▸ Übungstext:
Hitlergruss bei Demo in Solingen
Während des Gedenkens an die Opfer des Attentats in Solingen haben Demonstranten in der nordrhein-westfälischen Stadt mit ausländerfeindlichen Parolen provoziert. Wie die Polizei in Wuppertal am späten Montagabend mitteilte, riefen einige Teilnehmer eines Demonstrationszugs die Parole «Deutschland den Deutschen, Ausländer raus». Zudem soll ein Demonstrant den Hitlergruss gezeigt haben. Am Montag hatten mehrere Versammlungen in Solingen der Opfer des Attentats gedacht.
Der durch die Parolen aufgefallene Demonstrationszug bestand laut Polizei aus rund 120 Teilnehmern. Gegendemonstranten blockierten teilweise den Weg. Aufgrund der Parolen löste die Polizei die Versammlung auf und leitete Strafverfahren ein. Nach der Auflösung bildete sich eine Spontandemo mit etwa hundert Teilnehmern, bei der ein Verdächtiger den Hitlergruss gezeigt haben soll. Auch dies hatte den Beamten zufolge eine Strafanzeige zur Folge.
Bei einer Attacke auf der 650-Jahr-Feier der deutschen Stadt Solingen hat es am Freitagabend Tote und Verletzte gegeben. Die Tatwaffe sei mutmasslich ein Messer gewesen, heisst es aus Polizeikreisen. Die Polizei löste Grossalarm aus. Hubschrauber sind in der Luft.

▸ Gegebene Daten:
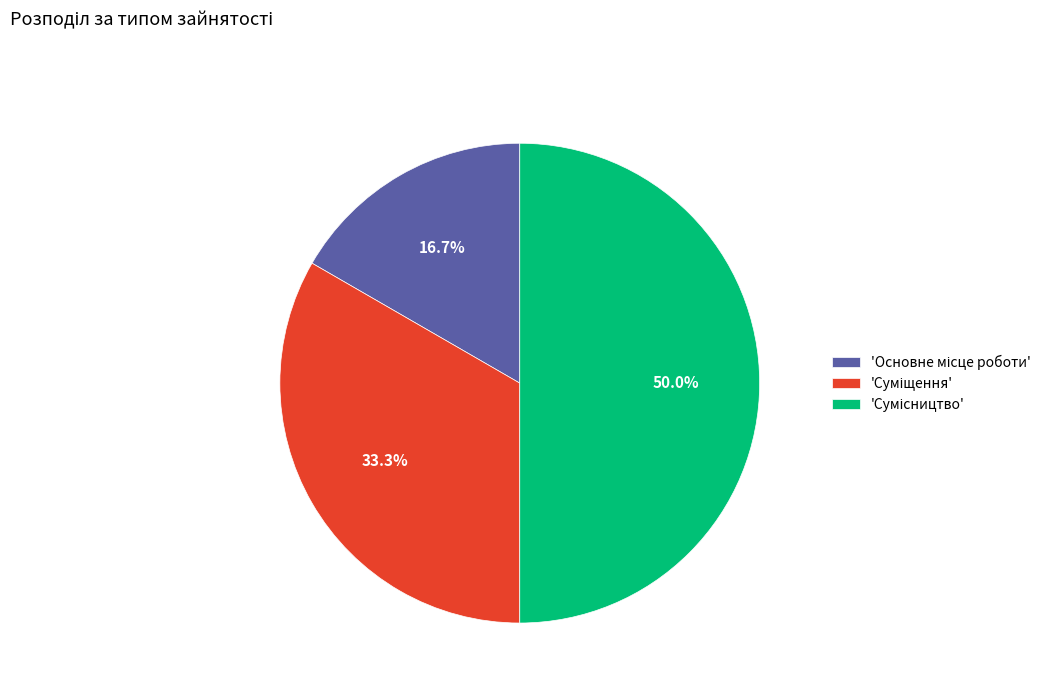

How many slices are in this pie chart?

3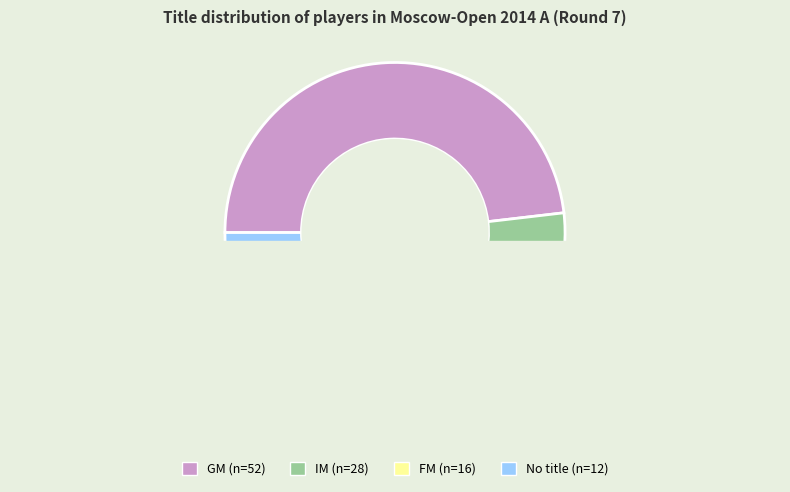

To the nearest percent, what percentage of the pie is FM?

15%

▸ Aufgaben:
1 > Stimmen diese Aussagen mit dem Text über die Demo in Solingen überein? Antworte jeweils mit Ja oder Nein und zitiere die entscheidenden Worte. (a) Der Demonstrationszug mit den Parolen hatte laut Polizei etwa 120 Teilnehmer. (b) Die Polizei ließ die Versammlung trotz der Parolen weiterlaufen. (c) Die Attacke auf der 650-Jahr-Feier geschah am Samstagabend.
2 > Gib aus dem Text über die Demo in Solingen den Abschnitt wortgetreu wieder, der bei „Bei einer Attacke“ beginnt und bei „in der Luft.“ endet.

▸ Lösungen:
1 >
(a) Ja: „Der durch die Parolen aufgefallene Demonstrationszug bestand laut Polizei aus rund 120 Teilnehmern.“
(b) Nein: „Aufgrund der Parolen löste die Polizei die Versammlung auf und leitete Strafverfahren ein.“
(c) Nein: „Bei einer Attacke auf der 650-Jahr-Feier der deutschen Stadt Solingen hat es am Freitagabend Tote und Verletzte gegeben.“

2 >
Bei einer Attacke auf der 650-Jahr-Feier der deutschen Stadt Solingen hat es am Freitagabend Tote und Verletzte gegeben. Die Tatwaffe sei mutmasslich ein Messer gewesen, heisst es aus Polizeikreisen. Die Polizei löste Grossalarm aus. Hubschrauber sind in der Luft.